Stainless steel and Hastelloy alloys both offer incredible strength and formability under stress, and good ductility. However, Hastelloy alloys resist corrosive chemicals and acids, such as hydrochloric acid, which distinguishes them from other alloys. Additionally, a metallurgist can engineer a superalloy to withstand oxidizing agents.

What are Hastelloy metals and alloys?

Metals, such as silver or copper, are pure elements, whereas alloys are manmade mixtures of two or more elements. Although stainless steel and Hastelloy alloys may be used in similar applications, there are some key differences between these materials.

Nickel and Molybdenum Ingredients that make up Hastelloy

Stainless steel and Hastelloy alloy differences

Nickel and molybdenum are the primary ingredients in any of the Hastelloy alloys. Nickel is a naturally occurring silvery metal with a melting point of 2,651ºF. It is highly resistant to corrosion.

Similarly, molybdenum is a shiny, silvery metal with an incredibly high melting point of 4,752ºF. It’s used to enhance the strength, electrical conductivity, and hardness of certain alloys.

On the other hand, stainless steel is fortified with nickel and chromium. Chromium acts as an agent to prevent rusting. However, the presence of higher percentages of nickel and molybdenum make Hastelloy metals and alloys more resistant to corrosion than stainless steel, especially in elevated temperatures.

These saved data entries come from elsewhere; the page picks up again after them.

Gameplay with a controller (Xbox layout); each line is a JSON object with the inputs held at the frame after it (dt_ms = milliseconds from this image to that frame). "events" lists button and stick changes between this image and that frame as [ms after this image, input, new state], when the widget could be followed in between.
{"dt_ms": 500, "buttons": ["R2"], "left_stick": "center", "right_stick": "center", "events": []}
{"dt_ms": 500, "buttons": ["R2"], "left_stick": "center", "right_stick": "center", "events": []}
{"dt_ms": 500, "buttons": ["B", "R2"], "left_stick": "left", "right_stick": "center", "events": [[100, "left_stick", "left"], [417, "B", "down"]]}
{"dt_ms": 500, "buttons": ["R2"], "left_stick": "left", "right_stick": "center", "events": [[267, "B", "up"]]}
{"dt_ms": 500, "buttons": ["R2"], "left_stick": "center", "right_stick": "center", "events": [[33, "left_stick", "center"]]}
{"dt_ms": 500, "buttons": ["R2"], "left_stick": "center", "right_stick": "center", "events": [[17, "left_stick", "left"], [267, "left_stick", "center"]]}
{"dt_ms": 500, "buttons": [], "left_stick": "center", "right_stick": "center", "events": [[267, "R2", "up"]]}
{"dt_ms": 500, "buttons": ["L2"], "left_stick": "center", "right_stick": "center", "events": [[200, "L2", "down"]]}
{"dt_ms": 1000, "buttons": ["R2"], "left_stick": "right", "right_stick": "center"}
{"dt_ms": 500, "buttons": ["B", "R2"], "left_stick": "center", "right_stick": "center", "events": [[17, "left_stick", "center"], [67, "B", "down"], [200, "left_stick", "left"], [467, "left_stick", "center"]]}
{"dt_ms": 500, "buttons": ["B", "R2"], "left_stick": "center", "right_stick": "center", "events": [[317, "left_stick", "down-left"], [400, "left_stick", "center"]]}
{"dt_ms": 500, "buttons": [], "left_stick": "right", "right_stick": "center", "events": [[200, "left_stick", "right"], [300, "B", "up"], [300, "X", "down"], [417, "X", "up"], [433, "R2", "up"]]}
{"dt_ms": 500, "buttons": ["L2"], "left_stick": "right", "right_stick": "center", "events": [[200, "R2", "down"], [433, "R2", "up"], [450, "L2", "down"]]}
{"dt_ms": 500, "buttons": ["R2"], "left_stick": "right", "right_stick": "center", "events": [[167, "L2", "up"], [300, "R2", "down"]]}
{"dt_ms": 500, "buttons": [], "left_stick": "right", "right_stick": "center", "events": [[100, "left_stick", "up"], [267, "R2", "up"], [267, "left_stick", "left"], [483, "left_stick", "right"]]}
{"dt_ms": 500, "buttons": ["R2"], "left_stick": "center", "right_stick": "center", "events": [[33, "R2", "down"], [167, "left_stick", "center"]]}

Hastelloy alloy optimization

Although all grades of Hastelloy alloys are corrosion resistant, certain grades have been optimized for specific purposes. The mechanical properties of different grades of alloys determines their impact on deep drawing, stamping, and welding processes.

Hastelloy alloy grades

Along with containing nickel and molybdenum, the different grades of Hastelloy alloys may contain percentages of iron, aluminum, tungsten, carbon, titanium, chromium, and other elements. The most widely used and versatile Hastelloy alloys are the C-types.

Formulated in 1952, the Hastelloy X alloy is a more recent grade of superalloy compared to others. It contains higher percentages of iron to improve oxidation resistance, formability, and high temperature strength. It can also be cold rolled to meet desired temper properties; however, it cannot be hardened by heat treatments.

B-type alloys

B-type alloys are known for their high percentages of nickel and molybdenum. Like nickel, molybdenum offers high resistance to corrosion. It is notable for its ductility and has one of the highest melting points of all the naturally occurring elements. These alloys are formulated to withstand extreme reducing conditions, such as environments with hydrochloric, hydrobromic, and sulfuric acids.

B-2 alloy

This grade of alloy typically contains 65 percent nickel, 30 percent of molybdenum, and small percentages of iron, carbon, cobalt, chromium, manganese, silicon, phosphorus, and sulfur. It offers superior corrosion resistance to hydrochloric acids at any concentration or temperature. However, it is not resistant to oxidizing agents.

B-3 alloy

The B-3 alloy has an average composition of 65 percent nickel, 30 percent molybdenum, with trace amounts of manganese, cobalt, and chromium. It provides excellent resistance to pitting and corrosion, along with superior thermal stability compared to the B-2 alloy. Like the B-2 alloy, it is likely to prematurely deteriorate if exposed to oxidizing agents.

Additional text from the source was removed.